La pression était trop forte. La N-VA a eu la peau de Steven Vanackere. Le ministre des Finances est tombé sous les coups de butoir nationalistes liés à l’affaire Belfius-ACW. Retour sur une charge soldée par une chute.

14 février 2013. Le jour de la Saint-Valentin. La N-VA accuse le MOC et surtout son équivalent flamand, l’ACW, de fraude fiscale commise avec les parts bénéficiaires de Belfius. Le parti n’y va pas de main morte : "Faux en écritures, conflit d’intérêts et abus de biens sociaux". Il demande la mise en place d’une commission d’enquête parlementaire.
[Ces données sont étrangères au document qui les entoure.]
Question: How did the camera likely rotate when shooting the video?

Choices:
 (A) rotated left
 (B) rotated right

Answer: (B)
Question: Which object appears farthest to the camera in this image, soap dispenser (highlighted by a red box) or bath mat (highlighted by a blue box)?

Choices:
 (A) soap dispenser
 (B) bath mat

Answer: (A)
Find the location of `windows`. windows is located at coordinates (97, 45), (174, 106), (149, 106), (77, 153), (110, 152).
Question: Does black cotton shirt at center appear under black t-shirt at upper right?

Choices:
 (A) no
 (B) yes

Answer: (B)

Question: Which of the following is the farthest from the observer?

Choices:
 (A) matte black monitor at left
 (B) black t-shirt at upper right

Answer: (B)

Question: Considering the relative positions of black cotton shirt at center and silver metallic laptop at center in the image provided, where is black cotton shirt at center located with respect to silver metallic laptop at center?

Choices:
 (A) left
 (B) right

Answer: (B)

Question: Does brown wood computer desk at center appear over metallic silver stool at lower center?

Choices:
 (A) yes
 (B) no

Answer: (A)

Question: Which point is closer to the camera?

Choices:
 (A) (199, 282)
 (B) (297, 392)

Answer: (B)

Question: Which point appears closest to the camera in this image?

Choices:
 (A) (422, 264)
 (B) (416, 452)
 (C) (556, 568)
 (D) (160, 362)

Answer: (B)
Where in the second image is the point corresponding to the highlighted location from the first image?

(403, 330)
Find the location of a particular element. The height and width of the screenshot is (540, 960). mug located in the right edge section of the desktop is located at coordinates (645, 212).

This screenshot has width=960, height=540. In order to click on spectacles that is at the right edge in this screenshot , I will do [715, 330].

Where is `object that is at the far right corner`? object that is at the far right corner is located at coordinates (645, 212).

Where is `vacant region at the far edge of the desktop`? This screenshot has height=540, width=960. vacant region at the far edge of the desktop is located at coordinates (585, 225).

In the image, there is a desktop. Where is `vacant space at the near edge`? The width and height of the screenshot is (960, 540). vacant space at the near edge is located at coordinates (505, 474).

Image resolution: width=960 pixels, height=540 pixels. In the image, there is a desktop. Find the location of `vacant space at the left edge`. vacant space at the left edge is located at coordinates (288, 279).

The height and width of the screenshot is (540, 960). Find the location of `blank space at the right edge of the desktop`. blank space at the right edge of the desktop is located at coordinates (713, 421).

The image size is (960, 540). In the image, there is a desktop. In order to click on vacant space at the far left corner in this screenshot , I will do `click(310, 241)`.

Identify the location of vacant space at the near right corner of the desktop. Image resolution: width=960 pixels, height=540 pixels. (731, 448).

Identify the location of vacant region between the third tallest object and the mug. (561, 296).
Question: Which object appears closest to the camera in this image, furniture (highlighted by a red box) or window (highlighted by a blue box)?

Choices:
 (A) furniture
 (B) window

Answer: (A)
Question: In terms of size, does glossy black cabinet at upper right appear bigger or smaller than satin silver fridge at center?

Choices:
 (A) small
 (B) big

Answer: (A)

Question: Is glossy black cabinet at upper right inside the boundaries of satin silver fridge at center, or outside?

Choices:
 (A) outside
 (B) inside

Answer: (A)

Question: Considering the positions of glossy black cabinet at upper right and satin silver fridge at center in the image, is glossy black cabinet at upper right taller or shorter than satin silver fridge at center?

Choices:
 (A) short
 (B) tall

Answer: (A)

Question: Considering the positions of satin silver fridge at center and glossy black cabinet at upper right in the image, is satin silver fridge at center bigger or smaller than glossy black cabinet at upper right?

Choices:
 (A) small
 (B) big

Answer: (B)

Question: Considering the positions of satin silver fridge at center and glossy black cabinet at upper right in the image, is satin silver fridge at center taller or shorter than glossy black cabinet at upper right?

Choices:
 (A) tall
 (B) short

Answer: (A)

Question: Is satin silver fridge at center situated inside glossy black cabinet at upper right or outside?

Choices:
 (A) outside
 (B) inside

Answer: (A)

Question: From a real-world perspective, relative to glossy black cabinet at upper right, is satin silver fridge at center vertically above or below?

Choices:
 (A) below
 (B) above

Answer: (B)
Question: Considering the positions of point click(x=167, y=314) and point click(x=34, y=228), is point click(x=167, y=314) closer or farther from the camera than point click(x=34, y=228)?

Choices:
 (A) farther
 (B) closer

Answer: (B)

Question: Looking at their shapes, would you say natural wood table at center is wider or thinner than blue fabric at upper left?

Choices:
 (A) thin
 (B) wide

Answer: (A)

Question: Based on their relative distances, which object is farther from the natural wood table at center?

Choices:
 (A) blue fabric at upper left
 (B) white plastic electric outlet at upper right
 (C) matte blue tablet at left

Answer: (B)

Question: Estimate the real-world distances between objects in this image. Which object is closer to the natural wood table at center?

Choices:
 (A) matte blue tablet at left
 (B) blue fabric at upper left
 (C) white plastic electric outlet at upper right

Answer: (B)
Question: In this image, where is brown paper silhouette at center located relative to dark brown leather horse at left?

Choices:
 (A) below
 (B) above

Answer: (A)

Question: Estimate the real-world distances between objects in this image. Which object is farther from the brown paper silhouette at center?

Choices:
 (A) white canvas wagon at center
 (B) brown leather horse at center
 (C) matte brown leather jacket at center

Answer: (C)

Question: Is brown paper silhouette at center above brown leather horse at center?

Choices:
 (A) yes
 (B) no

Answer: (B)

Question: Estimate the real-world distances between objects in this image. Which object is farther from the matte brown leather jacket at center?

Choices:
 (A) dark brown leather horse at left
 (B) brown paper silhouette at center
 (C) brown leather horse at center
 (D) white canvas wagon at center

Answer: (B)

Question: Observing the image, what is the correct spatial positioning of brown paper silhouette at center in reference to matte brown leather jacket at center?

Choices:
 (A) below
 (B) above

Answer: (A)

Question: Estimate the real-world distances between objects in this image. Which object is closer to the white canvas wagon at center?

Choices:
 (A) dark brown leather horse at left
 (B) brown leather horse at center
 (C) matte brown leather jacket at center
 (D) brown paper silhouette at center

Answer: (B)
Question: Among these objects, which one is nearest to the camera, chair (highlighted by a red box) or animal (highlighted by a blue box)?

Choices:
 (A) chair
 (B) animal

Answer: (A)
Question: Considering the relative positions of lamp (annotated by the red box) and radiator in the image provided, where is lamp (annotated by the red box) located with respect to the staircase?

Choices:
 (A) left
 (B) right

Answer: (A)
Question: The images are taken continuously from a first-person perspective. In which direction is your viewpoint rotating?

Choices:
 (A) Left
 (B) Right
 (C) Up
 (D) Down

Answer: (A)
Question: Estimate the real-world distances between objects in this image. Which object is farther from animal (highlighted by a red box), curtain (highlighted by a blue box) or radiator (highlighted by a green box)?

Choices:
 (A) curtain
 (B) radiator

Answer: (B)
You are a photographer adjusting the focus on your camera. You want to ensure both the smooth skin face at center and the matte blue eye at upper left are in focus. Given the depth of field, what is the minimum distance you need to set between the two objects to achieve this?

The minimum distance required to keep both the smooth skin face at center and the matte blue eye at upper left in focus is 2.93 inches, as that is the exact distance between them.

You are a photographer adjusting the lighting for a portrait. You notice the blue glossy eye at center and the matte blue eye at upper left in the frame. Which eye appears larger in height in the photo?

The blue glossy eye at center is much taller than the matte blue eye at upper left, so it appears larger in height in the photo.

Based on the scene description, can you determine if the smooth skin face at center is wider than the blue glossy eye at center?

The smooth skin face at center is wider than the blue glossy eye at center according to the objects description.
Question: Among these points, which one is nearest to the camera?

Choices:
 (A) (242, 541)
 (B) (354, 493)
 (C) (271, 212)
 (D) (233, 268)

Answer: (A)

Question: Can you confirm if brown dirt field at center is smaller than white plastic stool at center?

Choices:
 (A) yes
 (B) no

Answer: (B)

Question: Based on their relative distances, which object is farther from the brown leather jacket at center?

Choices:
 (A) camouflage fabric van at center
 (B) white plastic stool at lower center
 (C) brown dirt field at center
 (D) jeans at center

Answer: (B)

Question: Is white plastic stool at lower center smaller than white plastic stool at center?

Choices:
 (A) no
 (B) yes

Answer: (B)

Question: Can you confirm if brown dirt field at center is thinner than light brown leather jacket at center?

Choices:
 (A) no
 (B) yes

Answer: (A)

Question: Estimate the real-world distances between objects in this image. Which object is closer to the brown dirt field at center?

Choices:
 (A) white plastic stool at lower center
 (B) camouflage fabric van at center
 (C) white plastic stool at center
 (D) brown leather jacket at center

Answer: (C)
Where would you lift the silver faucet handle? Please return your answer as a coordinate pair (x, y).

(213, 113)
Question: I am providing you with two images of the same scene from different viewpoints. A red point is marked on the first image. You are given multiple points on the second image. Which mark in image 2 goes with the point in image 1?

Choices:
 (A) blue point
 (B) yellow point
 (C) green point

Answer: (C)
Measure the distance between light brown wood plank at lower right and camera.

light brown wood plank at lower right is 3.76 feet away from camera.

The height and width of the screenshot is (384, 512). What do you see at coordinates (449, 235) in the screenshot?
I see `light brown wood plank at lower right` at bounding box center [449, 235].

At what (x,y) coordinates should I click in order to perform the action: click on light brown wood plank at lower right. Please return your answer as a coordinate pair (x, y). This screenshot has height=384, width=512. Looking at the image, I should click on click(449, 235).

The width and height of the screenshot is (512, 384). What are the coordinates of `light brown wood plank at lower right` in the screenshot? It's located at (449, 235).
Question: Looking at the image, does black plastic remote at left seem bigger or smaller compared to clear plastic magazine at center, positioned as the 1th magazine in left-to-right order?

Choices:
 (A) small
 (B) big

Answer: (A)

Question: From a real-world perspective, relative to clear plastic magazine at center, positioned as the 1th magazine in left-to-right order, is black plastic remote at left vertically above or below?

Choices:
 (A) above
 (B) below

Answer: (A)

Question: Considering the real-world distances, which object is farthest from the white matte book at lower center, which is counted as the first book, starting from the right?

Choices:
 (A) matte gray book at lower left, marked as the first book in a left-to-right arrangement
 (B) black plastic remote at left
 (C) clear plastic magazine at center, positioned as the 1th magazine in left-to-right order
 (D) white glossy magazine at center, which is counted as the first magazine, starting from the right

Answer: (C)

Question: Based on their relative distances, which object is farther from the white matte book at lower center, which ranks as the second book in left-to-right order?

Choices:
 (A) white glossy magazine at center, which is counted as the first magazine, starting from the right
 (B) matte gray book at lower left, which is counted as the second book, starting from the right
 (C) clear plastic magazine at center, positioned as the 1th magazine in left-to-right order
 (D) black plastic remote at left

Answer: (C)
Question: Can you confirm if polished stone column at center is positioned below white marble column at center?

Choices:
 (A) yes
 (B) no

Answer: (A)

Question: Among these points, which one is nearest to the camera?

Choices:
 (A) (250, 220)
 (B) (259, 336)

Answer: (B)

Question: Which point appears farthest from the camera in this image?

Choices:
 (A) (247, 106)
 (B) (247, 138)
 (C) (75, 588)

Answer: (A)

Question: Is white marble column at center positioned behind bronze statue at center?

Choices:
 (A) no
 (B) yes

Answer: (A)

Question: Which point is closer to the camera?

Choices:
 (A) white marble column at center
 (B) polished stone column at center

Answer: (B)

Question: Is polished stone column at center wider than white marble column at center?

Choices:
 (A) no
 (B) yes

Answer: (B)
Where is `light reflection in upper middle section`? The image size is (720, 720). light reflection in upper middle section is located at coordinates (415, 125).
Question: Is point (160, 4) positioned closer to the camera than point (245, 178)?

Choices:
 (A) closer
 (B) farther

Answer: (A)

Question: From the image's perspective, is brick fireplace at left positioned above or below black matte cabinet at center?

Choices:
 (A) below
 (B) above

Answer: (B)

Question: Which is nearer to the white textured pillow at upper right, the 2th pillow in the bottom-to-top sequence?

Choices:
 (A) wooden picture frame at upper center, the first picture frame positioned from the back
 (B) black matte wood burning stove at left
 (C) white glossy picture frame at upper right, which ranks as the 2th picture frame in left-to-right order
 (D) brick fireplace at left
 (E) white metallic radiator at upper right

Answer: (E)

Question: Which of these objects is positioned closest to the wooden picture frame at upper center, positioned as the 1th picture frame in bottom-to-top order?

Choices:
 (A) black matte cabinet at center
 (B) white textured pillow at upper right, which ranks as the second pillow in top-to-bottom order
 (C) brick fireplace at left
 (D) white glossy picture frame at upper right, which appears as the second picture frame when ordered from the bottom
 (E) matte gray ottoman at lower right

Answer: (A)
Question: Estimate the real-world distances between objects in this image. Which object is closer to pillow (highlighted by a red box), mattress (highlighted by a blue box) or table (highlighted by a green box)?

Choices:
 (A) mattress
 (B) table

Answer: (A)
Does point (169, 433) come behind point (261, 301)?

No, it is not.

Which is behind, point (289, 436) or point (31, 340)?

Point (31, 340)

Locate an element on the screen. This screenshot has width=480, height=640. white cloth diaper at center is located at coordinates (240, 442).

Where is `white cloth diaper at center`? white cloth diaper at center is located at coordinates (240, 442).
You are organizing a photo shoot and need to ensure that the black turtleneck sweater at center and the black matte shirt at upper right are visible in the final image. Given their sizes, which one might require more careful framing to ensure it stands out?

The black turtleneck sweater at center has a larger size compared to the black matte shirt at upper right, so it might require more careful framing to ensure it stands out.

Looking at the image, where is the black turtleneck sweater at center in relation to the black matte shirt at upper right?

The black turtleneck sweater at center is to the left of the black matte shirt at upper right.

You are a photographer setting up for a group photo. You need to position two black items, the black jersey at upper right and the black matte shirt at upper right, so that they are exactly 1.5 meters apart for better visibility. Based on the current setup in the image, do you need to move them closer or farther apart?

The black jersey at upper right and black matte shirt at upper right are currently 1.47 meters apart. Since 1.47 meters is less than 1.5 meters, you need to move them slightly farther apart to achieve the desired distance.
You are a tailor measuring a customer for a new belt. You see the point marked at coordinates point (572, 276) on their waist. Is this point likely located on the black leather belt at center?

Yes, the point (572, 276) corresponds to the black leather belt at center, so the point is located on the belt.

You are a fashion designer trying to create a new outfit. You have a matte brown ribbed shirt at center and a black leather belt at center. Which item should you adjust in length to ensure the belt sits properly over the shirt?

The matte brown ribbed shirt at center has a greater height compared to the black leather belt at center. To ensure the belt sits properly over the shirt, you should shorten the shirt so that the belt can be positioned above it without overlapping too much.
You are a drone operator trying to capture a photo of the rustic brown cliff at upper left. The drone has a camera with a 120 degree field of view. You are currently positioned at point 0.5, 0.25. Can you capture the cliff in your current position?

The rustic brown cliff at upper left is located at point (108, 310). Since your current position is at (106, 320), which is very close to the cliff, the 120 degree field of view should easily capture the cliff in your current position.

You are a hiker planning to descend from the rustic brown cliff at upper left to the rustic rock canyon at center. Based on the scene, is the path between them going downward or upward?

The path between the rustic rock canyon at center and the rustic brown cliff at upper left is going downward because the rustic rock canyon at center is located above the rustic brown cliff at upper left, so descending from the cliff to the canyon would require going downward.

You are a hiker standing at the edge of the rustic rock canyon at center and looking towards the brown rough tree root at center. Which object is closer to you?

A ce stade-là, l’affaire ne rebondit pas jusqu’au ministre des Finances.

Jeudi dernier, le ministre des Finances est interpellé à la Chambre sur cette affaire Belfius–ACW. Il nie avoir été au courant de l’accord conclu entre Belfius et l’ACW ainsi que le MOC. Le lendemain, la Commission des Finances entend Jos Clijsters, le CEO de Belfius et Alfred Bouckaert, le président de son conseil d’administration. Ils soulignent également tous les deux que Steven Vanackere n’est intervenu à aucun moment dans les négociations avec l’ACW.

Toujours rien de catastrophique. Jusqu’à ce que le quotidien De Morgen révèle qu’un administrateur de Belfius avait travaillé en son temps au cabinet de Vanackere. D’où la perception que le ministre ne pouvait pas ignorer le deal secret entre l’ACW et Belfius. La communication de Steven Vanackere vacille. Il s’emmêle les pinceaux. Dimanche, au 7de Dag il est sur la défensive : "Devriendt (ndlr. l’administrateur de Belfius) n’est pas membre de mon cabinet". Puis ce lundi, ce discours : "Wouter Devriendt était en réalité membre du cabinet de Didier Reynders, et a été détaché au cabinet Vanackere pour accompagner le deal autour de Dexia".

Ouille, ouille, ouille…  La communication peut tuer un homme. Les attaques de la N-VA ont été plus solides que le CD&V.